— Problems and tasks —
1 – Answer these from the New Ideas post, one line each:
(a) Who is the workshop in February with?
(b) When did the writer move to Hamble?
(c) How is Hamble Lifeboat funded?
2 – Does each statement agree with the New Ideas post? Give yes or no, with the words from the post that settle it.
(a) The writer moved to Hamble in 2020.
(b) The writer now does life drawing in person.
(c) The writer has about a dozen paintings underway.
3 – Copy everything in the New Ideas post from "I moved to Hamble" down to "relies on fundraising.".
Start of Excerpt provided
New Ideas - Looking forward to 2023

For Christmas, I also got plenty of new ideas. So I’m going leaping into the New Year feeling excited, inspired, and motivated. I’m also feeling grateful for everyone who supported my creative practice in 2022.  Watch this space in 2023! Although I have a feeling of deja vu, did I say this at the beginning of 2022? I have put many studio hours in this year, and feel that my practice and my work is really moving on. Reviewing my work from this year and considering how to go forward with it, has been really useful. It’s great having that lull time just before and after Christmas. When else do you get the time to ponder life, and art and how many After Eights you can eat in a day? I’d recommend a fresh pair of eyes over your sketchbooks, and discarded ideas – things you’ve abandoned or rejected – maybe you were hasty? I’m considering how to take it to the next step. I’m looking forward to my Cowprint Artists Workshop with Charles Shearer in February. To evolve my collagraph prints. I’ve got about a dozen paintings underway. I was hoping to get involved in a Printmaking Cooperative and get studio access, but I’m not sure that will happen, so I need to look at Portsmouth print studio maybe? I would love to do some etching again. But I’ve got plenty to be getting on with.  I can also work with materials that work well with the press and the tools I have. However, I could do with a big fat juicy new roller for my birthday if anyone needs a hint! I may decry capitalism, but I’m a sucker for a new bit of art kit.

I moved to Hamble on the outskirts of Southampton in late 2018, and was just starting to find my feet when lockdown stole 2021. Obviously, 2021 still happened, but it was for me (and probably you) a pretty insular experience. It carved a furrowed path that I’ve had to make conscious efforts to break out from in 2022.  Hamble is a beautiful village, with beautiful walks, plenty of good pubs and places to eat, there’s even a supermarket – working from home these days, it would be easy never to leave the village! This has just reminded me of something else I got for Christmas –  a copy of the 2023 Hamble Lifeboat Calendar, in which I was one of the artists featured.  Hamble Lifeboat is an independent lifeboat station, which completely relies on fundraising.

Looking forward to getting back into the studio, starting tomorrow. I’ve got back into life drawing – in person rather than via zoom. Courses coming up, Exhibitions to prepare for, Exhibitions to visit, ideas to explore. I’d better get on with 2023.
End of Excerpt provided
Start of Listed records
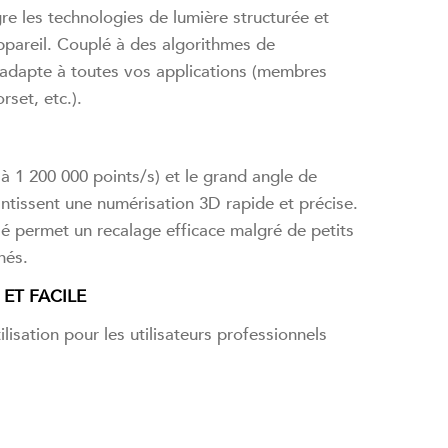
e les technologies de lumière structurée et
ppareil. Couplé à des algorithmes de
’adapte à toutes vos applications (membres
rset, etc.).
’à 1 200 000 points/s) et le grand angle de
ntissent une numérisation 3D rapide et précise.
é permet un recalage efficace malgré de petits
nés.
ET FACILE
utilisation pour les utilisateurs professionnels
End of Listed records
— Task-by-task answers —
1 –
(a) Charles Shearer
(b) In late 2018
(c) It completely relies on fundraising.

2 –
(a) No: "I moved to Hamble on the outskirts of Southampton in late 2018"
(b) Yes: "I’ve got back into life drawing – in person rather than via zoom."
(c) Yes: "I’ve got about a dozen paintings underway."

3 –
I moved to Hamble on the outskirts of Southampton in late 2018, and was just starting to find my feet when lockdown stole 2021. Obviously, 2021 still happened, but it was for me (and probably you) a pretty insular experience. It carved a furrowed path that I’ve had to make conscious efforts to break out from in 2022.  Hamble is a beautiful village, with beautiful walks, plenty of good pubs and places to eat, there’s even a supermarket – working from home these days, it would be easy never to leave the village! This has just reminded me of something else I got for Christmas –  a copy of the 2023 Hamble Lifeboat Calendar, in which I was one of the artists featured.  Hamble Lifeboat is an independent lifeboat station, which completely relies on fundraising.